## REQUEST
In how many lines of the data below does the word "moment" appear? Reply with the number and nothing more.

*****

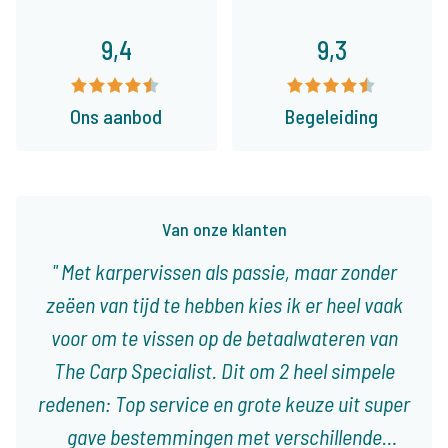
9,4
9,3
Ons aanbod
Begeleiding
Van onze klanten
Met karpervissen als passie, maar zonder
zeëen van tijd te hebben kies ik er heel vaak
voor om te vissen op de betaalwateren van
The Carp Specialist. Dit om 2 heel simpele
redenen: Top service en grote keuze uit super
gave bestemmingen met verschillende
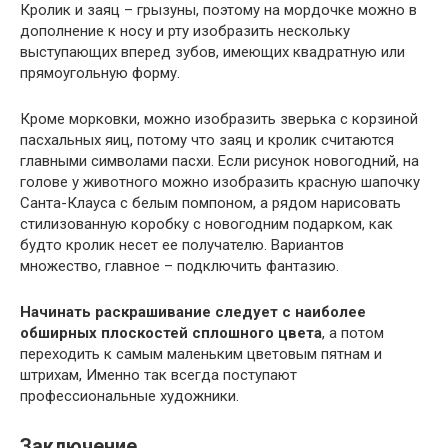
Кролик и заяц – грызуны, поэтому на мордочке можно в
дополнение к носу и рту изобразить нескольку
выступающих вперед зубов, имеющих квадратную или
прямоугольную форму.
Кроме морковки, можно изобразить зверька с корзиной
пасхальных яиц, потому что заяц и кролик считаются
главными символами пасхи. Если рисунок новогодний, на
голове у животного можно изобразить красную шапочку
Санта-Клауса с белым помпоном, а рядом нарисовать
стилизованную коробку с новогодним подарком, как
будто кролик несет ее получателю. Вариантов
множество, главное – подключить фантазию.
Начинать раскрашивание следует с наиболее
обширных плоскостей сплошного цвета
, а потом
переходить к самым маленьким цветовым пятнам и
штрихам, Именно так всегда поступают
профессиональные художники.
Заключение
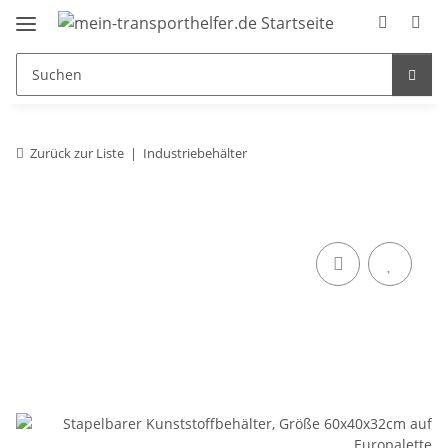
Zurück zur Liste
Industriebehälter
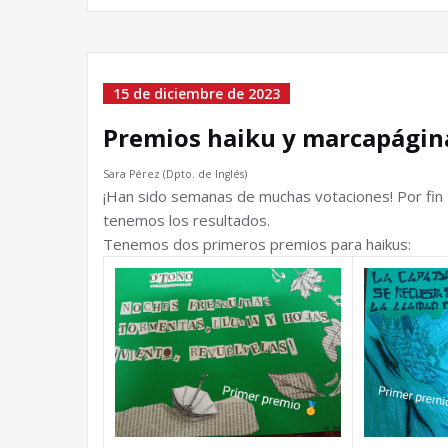
15 de diciembre de 2023
Premios haiku y marcapágin
Sara Pérez (Dpto. de Inglés)
¡Han sido semanas de muchas votaciones! Por fin
tenemos los resultados.
Tenemos dos primeros premios para haikus:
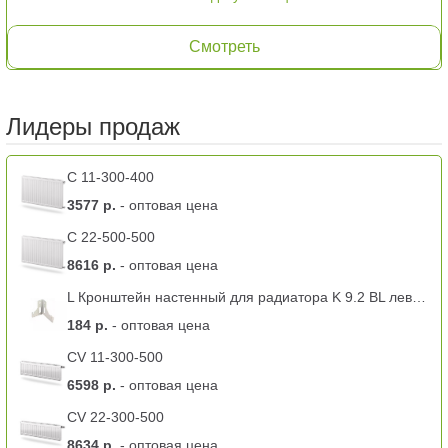
Смотреть
Лидеры продаж
C 11-300-400
3577 р.
- оптовая цена
C 22-500-500
8616 р.
- оптовая цена
L Кронштейн настенный для радиатора K 9.2 BL левый -11 тип
184 р.
- оптовая цена
CV 11-300-500
6598 р.
- оптовая цена
CV 22-300-500
8634 р.
- оптовая цена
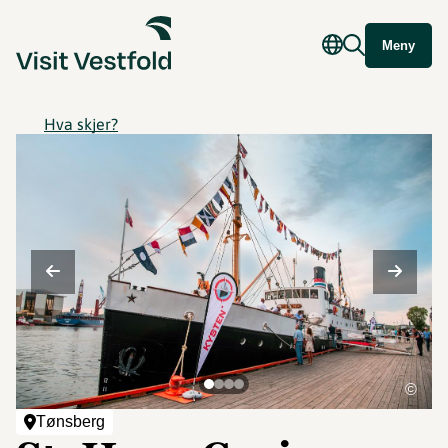
Meny
Hva skjer?
©
Tønsberg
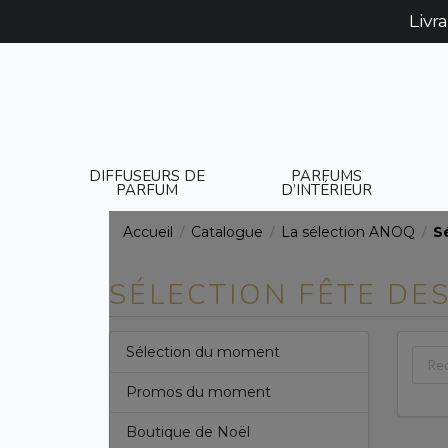
Livr
DIFFUSEURS DE
PARFUMS
PARFUM
D’INTÉRIEUR
Accueil
Catalogue
La sélection ANOQ
S
/
/
/
SÉLECTION FÊTE DE
Sélection du moment
Promos du moment
Boutique de Noël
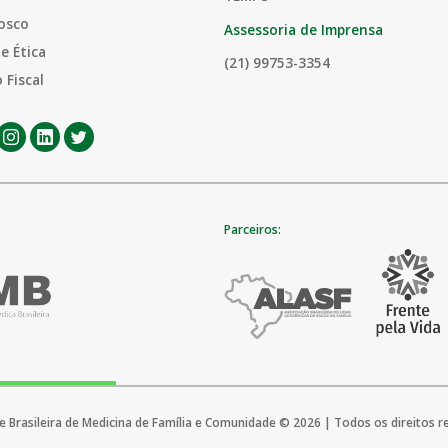
osco
Assessoria de Imprensa
e Ética
(21) 99753-3354
 Fiscal
Parceiros:
 Brasileira de Medicina de Família e Comunidade © 2026 | Todos os direitos 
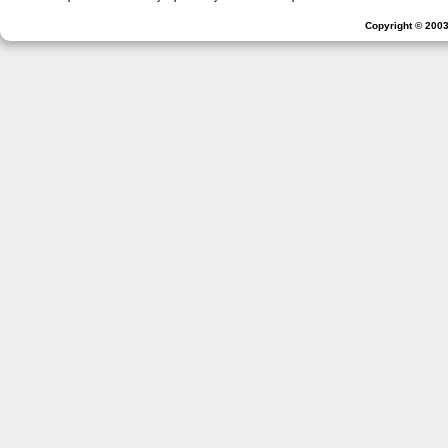
Copyright © 2003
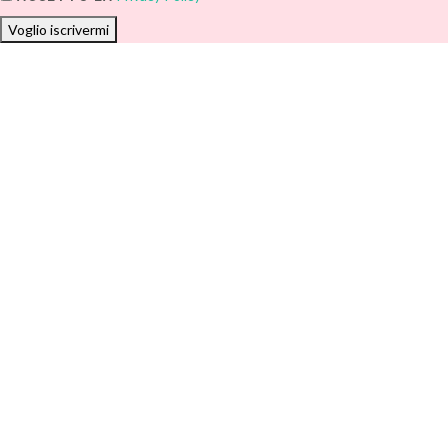
Voglio iscrivermi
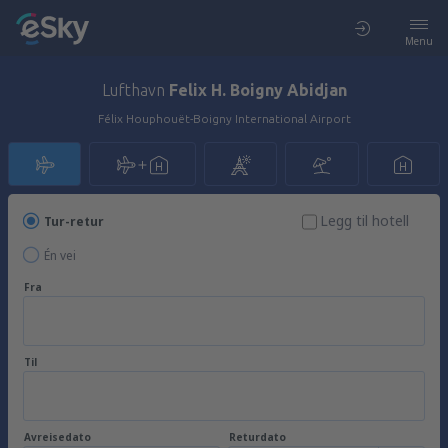
Menu
Lufthavn
Felix H. Boigny Abidjan
Félix Houphouët-Boigny International Airport
Legg til hotell
Tur-retur
Én vei
Fra
Til
Avreisedato
Returdato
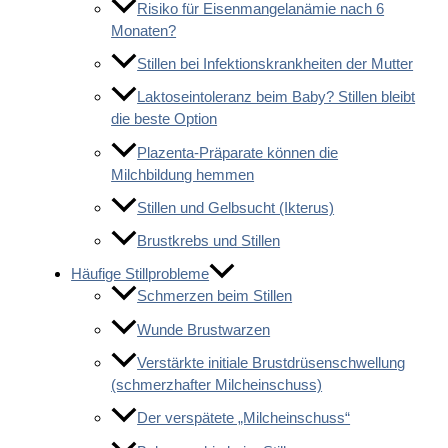
Risiko für Eisenmangelanämie nach 6
Monaten?
Stillen bei Infektionskrankheiten der Mutter
Laktoseintoleranz beim Baby? Stillen bleibt
die beste Option
Plazenta-Präparate können die
Milchbildung hemmen
Stillen und Gelbsucht (Ikterus)
Brustkrebs und Stillen
Häufige Stillprobleme
Schmerzen beim Stillen
Wunde Brustwarzen
Verstärkte initiale Brustdrüsenschwellung
(schmerzhafter Milcheinschuss)
Der verspätete „Milcheinschuss“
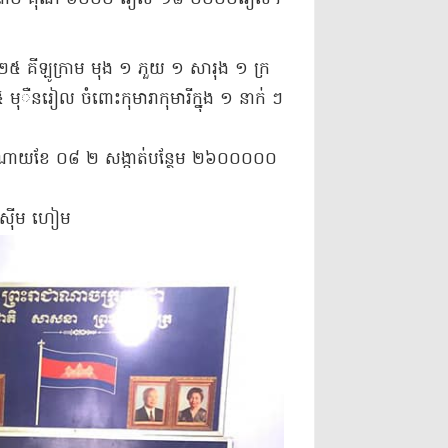
ាវ ២៥ គីឡូក្រាម មុង ១ ភួយ ១ សារុង ១ ក្រ​
៥ មុ​ឺ​ន​រៀល ចំពោះ​កុមារា​កុមារី​ក្នុង ១ នាក់ ៗ
ំណាយ​ខែ ០៨ ២ សង្កាត់​បន្ថែម ២៦០០០០០
: ស៊ីម ហៀ​ម​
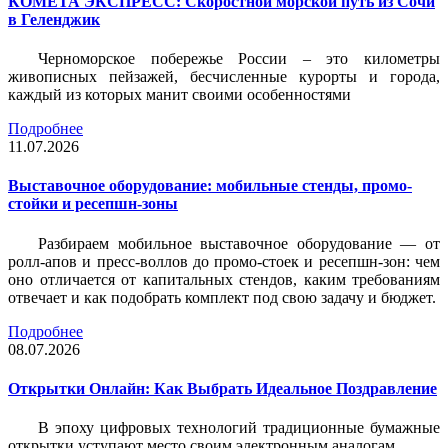
КОМЕТА ЭКСПРЕСС: Скоростной морской путь из Сочи
в Геленджик
Черноморское побережье России – это километры
живописных пейзажей, бесчисленные курорты и города,
каждый из которых манит своими особенностями
Подробнее
11.07.2026
Выставочное оборудование: мобильные стенды, промо-
стойки и ресепшн-зоны
Разбираем мобильное выставочное оборудование — от
ролл-апов и пресс-воллов до промо-стоек и ресепшн-зон: чем
оно отличается от капитальных стендов, каким требованиям
отвечает и как подобрать комплект под свою задачу и бюджет.
Подробнее
08.07.2026
Открытки Онлайн: Как Выбрать Идеальное Поздравление
В эпоху цифровых технологий традиционные бумажные
открытки уступают место своим электронным аналогам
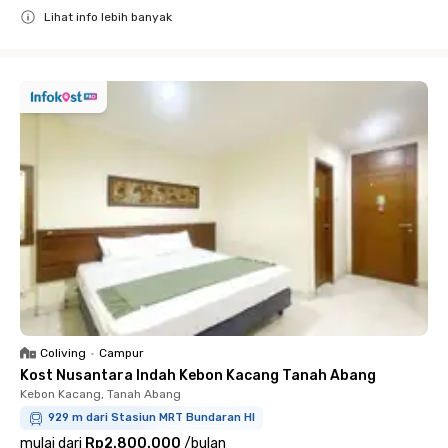
Lihat info lebih banyak
Close
Coliving
•
Campur
Kost Nusantara Indah Kebon Kacang Tanah Abang
Kebon Kacang, Tanah Abang
929 m dari Stasiun MRT Bundaran HI
mulai dari
Rp2.800.000
/
bulan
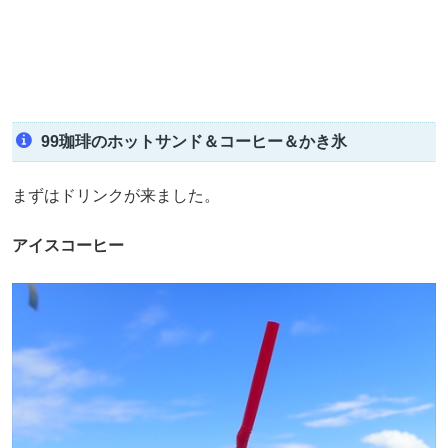
99珈琲のホットサンド＆コーヒー＆かき氷
まずはドリンクが来ました。
アイスコーヒー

*****

## SOLUTION
2